A question about the domain of definition of rational functions

Question

Is the function $f(x) = \frac{x^2}{x}$ defined for every $x \in \mathbb R$, or only defined on $\mathbb R \setminus \{0 \}$?

Background:

Say we are given $P(x) = x^2 - 4x + 3$ and $Q(x) = (x - 1)(2x + 3) - (2x - 2)(3x + 5)$. The question asks to factorize both expressions and then consider the function: $F(x) = \frac{P(x)}{Q(x)}$. Then, the question asks to find the domain of definition of $F(x)$.

I teach my students that $F$ is defined for $Q(x) \neq 0$.

However, shouldn't one try to simplify $F(x)$ before one finds the domain of definition?

I can write for instance:

$$F(x) = \frac{P(x)(x - 10)}{Q(x)(x - 10)}$$

Should this writing change the domain of definition of $F$?

Then, I suppose that we should try to simplify $F$ before determining its domain of definition.

Can someone correct/validate my supposition?

Thank you.

Answer 1

The function $f(x)$ that we take to be the evaluation of the expression $x^2/x$ has a maximum domain $\mathbb{R}\setminus \{0\}$ in the reals.
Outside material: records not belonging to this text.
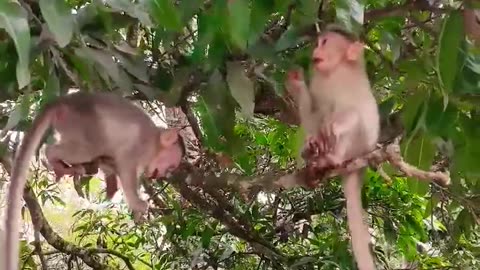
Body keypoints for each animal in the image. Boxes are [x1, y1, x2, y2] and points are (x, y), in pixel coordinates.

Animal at [4, 92, 186, 270]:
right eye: (170, 166)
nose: (162, 173)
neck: (154, 140)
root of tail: (64, 100)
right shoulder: (141, 146)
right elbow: (126, 167)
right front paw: (138, 203)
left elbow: (111, 163)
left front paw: (112, 186)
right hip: (82, 123)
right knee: (88, 148)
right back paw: (50, 156)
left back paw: (70, 167)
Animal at [284, 24, 380, 268]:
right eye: (318, 43)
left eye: (325, 42)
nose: (315, 50)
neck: (334, 73)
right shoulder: (318, 83)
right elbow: (314, 117)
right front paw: (296, 83)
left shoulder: (354, 84)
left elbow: (358, 113)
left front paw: (335, 124)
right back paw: (313, 156)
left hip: (358, 149)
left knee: (352, 123)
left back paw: (332, 156)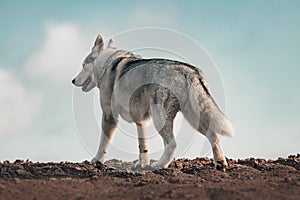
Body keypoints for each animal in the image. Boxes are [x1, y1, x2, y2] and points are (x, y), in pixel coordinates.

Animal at [71, 34, 233, 170]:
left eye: (83, 65)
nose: (73, 80)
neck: (107, 63)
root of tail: (190, 71)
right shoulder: (141, 121)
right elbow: (143, 147)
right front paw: (142, 165)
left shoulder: (109, 116)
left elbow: (103, 144)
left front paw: (96, 161)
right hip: (194, 119)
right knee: (213, 135)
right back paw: (220, 163)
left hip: (161, 119)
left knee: (172, 144)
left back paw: (159, 165)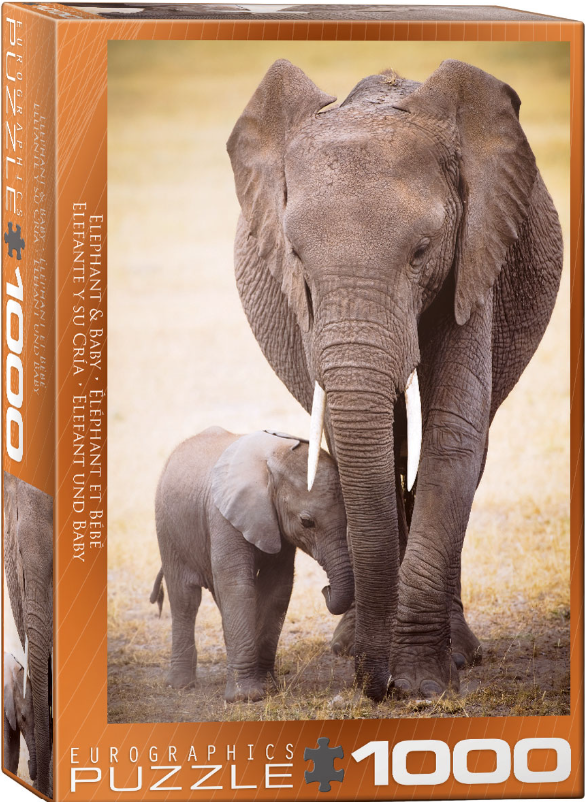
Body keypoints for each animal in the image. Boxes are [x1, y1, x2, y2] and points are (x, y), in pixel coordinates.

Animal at [150, 426, 353, 702]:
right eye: (306, 522)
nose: (326, 589)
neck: (273, 460)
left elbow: (277, 589)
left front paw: (268, 687)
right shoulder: (223, 516)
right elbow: (237, 586)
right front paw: (245, 698)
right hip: (167, 529)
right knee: (185, 598)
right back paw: (180, 685)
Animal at [227, 59, 563, 700]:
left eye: (422, 251)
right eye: (297, 257)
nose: (373, 685)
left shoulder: (475, 254)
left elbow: (453, 433)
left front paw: (423, 683)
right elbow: (358, 437)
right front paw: (384, 666)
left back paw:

It is clear to see that everywhere but at $x=0$ we have $f(x) = x$, and there is a hole left at $x=0$. In this circumstance, we can fill in the hole to achieve a continuous function by defining a new function: $$F(x) = \left\{ \begin{array}{cc} f(x) & x\neq 0\\ 0 & x=0 \end{array}\right.$$

This function agrees with $f$ over $f$'s domain, but it also fills in the gap left by $f$ in such a way that it is a continuous function.

Note that $F(x)$ is the only continuous function on $\mathbb{R}$ that agrees with $f$ on $\mathbb{R}\setminus \{ 0\}$. Thus it is often convention to write $f(x) = F(x)$, though this is an abuse of notation since they technically have different domains.

Answer 2

No, definitely no. First you define a function, then you manipulate its formula. Of course you can sometimes extend a function across a removable singularity like $f(x)=\frac{x^2}{x}$ at $x=0$. However a function is defined by giving a formula and a domain of definition.

For a rational function you can clearly try to cancel common factors, but this will give you another, different function.